Cryptozoologist Richard Freeman has suddenly launched himself on the world of weird fiction. Not only has he been able to showcase an extraordinary imagination he also been quite wonderfully prolific. Last year he published `Green, Unpleasant, Land', a collection of strange tales taking as their starting points the British countryside and its folklore, with knowing nods towards such masters of this genre as Arthur Machen and Algernon Blackwood. Now he has been inspired by his love of Japan and its own particularly peculiar legends.
``Hyakumonogatari' is the first in an ambitious series of volumes of short stories set in Japan and reflecting a Japanese tradition of storytelling in which 100 spooky yarns are told by a number of guests. The ritual is supposed to ultimately call up a ghost. This volume contains 25 stories and Freeman is intending to write the full 100 himself in three follow-ups over the next couple of years. Judging by this initial collection, there is little doubt he will succeed admirably.
Richard Freeman is an accepted British authority on the Yokai, the surreal menagerie of ghosts-cum-demons-cum-monsters that inhabit Japanese folklore. The Yokai have provided the author with splendid material for `Hyakumonogatari'. Here you will encounter a bewildering array of supernatural menaces, from demonic humanoids and bestial monsters through to polite little critters that will devour you as soon as bid you good day and cute little doggies that spell instant death should you so much as brush against them. Here too are such weirdies as animated metal skeletons, murderous strips of cloth and trees bearing fruit with the faces of men. Freeman's stories are set throughout the islands of Japan and in a number of different periods, from the times of the Shoguns through to the present day.

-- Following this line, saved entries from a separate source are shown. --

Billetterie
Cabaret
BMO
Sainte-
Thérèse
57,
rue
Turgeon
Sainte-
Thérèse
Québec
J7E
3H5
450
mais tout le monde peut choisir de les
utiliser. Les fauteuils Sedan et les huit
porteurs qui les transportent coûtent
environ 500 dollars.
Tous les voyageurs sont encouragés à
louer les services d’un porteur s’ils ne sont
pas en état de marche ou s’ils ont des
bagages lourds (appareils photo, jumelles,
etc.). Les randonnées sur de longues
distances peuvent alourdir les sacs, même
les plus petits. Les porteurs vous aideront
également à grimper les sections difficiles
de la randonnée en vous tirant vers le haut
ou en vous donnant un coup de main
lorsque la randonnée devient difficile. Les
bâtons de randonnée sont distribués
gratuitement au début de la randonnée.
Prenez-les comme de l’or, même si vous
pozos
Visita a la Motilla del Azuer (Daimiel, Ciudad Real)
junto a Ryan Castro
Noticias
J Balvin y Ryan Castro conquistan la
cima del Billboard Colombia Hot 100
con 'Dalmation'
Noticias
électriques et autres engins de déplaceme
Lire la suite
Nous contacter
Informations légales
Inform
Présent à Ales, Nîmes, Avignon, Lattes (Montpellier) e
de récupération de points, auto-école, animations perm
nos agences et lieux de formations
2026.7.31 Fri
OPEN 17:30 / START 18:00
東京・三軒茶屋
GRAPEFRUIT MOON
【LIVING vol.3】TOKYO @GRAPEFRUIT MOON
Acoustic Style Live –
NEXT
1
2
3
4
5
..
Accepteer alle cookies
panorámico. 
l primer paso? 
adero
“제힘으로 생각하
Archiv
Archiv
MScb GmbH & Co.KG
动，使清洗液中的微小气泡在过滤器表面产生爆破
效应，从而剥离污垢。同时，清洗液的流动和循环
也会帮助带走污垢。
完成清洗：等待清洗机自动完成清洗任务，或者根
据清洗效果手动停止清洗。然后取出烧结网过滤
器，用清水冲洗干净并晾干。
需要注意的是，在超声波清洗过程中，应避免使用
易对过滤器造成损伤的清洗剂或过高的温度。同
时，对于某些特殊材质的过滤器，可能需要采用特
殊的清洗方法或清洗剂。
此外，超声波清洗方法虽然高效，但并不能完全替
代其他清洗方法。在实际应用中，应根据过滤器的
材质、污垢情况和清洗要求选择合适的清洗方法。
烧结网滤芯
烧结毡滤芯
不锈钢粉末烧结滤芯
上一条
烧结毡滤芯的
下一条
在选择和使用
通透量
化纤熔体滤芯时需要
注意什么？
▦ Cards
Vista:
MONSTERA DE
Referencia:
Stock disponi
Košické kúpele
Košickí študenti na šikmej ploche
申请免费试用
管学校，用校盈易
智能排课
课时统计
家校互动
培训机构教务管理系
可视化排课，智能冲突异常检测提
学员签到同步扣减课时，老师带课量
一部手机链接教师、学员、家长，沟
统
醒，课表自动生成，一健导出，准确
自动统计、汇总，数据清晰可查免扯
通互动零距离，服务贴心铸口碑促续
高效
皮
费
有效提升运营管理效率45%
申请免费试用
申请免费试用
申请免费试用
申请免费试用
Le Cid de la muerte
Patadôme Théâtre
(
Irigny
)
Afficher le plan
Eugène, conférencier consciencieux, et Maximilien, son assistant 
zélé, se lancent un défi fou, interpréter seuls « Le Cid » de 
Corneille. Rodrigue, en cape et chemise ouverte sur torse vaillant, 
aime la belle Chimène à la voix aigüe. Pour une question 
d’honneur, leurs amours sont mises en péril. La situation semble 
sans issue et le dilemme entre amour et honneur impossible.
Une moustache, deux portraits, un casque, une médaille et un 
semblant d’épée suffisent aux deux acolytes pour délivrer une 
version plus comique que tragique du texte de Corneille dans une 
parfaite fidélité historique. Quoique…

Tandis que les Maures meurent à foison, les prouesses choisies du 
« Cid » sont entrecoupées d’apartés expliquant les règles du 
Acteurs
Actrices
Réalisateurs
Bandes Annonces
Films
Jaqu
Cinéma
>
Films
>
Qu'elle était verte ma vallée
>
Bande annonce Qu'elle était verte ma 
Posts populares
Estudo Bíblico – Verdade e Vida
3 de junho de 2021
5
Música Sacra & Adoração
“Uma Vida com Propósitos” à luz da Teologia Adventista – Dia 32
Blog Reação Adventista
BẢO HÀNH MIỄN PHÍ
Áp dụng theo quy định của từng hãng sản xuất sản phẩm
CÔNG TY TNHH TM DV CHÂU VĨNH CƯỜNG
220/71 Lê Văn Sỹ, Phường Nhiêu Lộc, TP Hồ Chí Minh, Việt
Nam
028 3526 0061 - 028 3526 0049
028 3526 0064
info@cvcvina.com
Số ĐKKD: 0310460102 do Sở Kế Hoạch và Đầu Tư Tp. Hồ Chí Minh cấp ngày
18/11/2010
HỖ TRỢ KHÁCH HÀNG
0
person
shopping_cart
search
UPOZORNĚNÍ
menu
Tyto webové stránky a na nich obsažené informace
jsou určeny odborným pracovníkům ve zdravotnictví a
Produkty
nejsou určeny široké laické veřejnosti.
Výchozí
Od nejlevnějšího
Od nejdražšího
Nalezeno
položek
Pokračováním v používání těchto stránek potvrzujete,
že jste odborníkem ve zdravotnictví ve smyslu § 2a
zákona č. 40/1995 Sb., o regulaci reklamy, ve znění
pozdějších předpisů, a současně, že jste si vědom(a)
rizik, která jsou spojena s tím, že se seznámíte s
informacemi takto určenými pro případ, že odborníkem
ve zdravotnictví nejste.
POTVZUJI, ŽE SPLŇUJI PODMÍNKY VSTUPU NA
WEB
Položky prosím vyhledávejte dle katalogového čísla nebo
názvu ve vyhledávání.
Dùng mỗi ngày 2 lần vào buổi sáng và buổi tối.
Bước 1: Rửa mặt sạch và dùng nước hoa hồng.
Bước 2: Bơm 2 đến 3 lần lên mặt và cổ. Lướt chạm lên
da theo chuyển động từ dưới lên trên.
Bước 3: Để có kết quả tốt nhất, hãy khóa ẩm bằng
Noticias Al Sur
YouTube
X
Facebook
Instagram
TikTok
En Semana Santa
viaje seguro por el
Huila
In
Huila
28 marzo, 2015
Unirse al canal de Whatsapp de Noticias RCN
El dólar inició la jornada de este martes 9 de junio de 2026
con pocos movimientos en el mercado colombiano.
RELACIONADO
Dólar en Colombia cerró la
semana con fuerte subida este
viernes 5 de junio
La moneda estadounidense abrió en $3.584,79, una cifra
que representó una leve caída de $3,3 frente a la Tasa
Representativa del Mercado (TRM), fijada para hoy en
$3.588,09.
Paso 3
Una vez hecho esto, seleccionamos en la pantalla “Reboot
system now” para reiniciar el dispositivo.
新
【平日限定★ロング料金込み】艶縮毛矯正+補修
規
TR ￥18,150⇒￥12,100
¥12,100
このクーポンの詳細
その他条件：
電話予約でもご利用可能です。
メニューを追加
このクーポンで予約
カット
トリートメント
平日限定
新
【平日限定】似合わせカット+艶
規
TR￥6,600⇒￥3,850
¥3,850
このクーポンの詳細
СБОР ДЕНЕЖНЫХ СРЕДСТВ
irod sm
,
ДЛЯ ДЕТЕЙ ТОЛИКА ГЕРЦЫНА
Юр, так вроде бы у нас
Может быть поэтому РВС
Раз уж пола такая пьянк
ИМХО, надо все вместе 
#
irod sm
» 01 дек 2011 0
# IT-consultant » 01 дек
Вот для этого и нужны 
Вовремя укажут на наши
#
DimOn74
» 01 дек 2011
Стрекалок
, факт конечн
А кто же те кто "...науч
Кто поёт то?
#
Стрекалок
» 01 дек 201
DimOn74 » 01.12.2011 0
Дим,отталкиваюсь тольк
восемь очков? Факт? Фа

The stories are straightforwardly told, almost journalistic in tone at times. This, plus Freeman's undeniable knowledge and love of Japan, lends an authenticity essential considering the grotesque and bizarre nature of his protagonists. The style works especially well in my favourite story, `Brother On The Hill', which tells of primitive hominids encroaching on the domain of humans in a remote mountain forest in Hokkaido. In `Brother On The Hill', Freeman's expertise as zoological director of the Centre for Fortean Zoology lends further authenticity to a tense and thoroughly believable narrative.
`Hyakumonogatari' is a startling collection of more than two-dozen stories ideal for horror fans who are jaded by the endless round of vampires and werewolves (and vampires who fight or fall in love with werewolves). Any one of these yarns would have graced the pages of the old `Weird Tales'. Bring on the next 75, I say!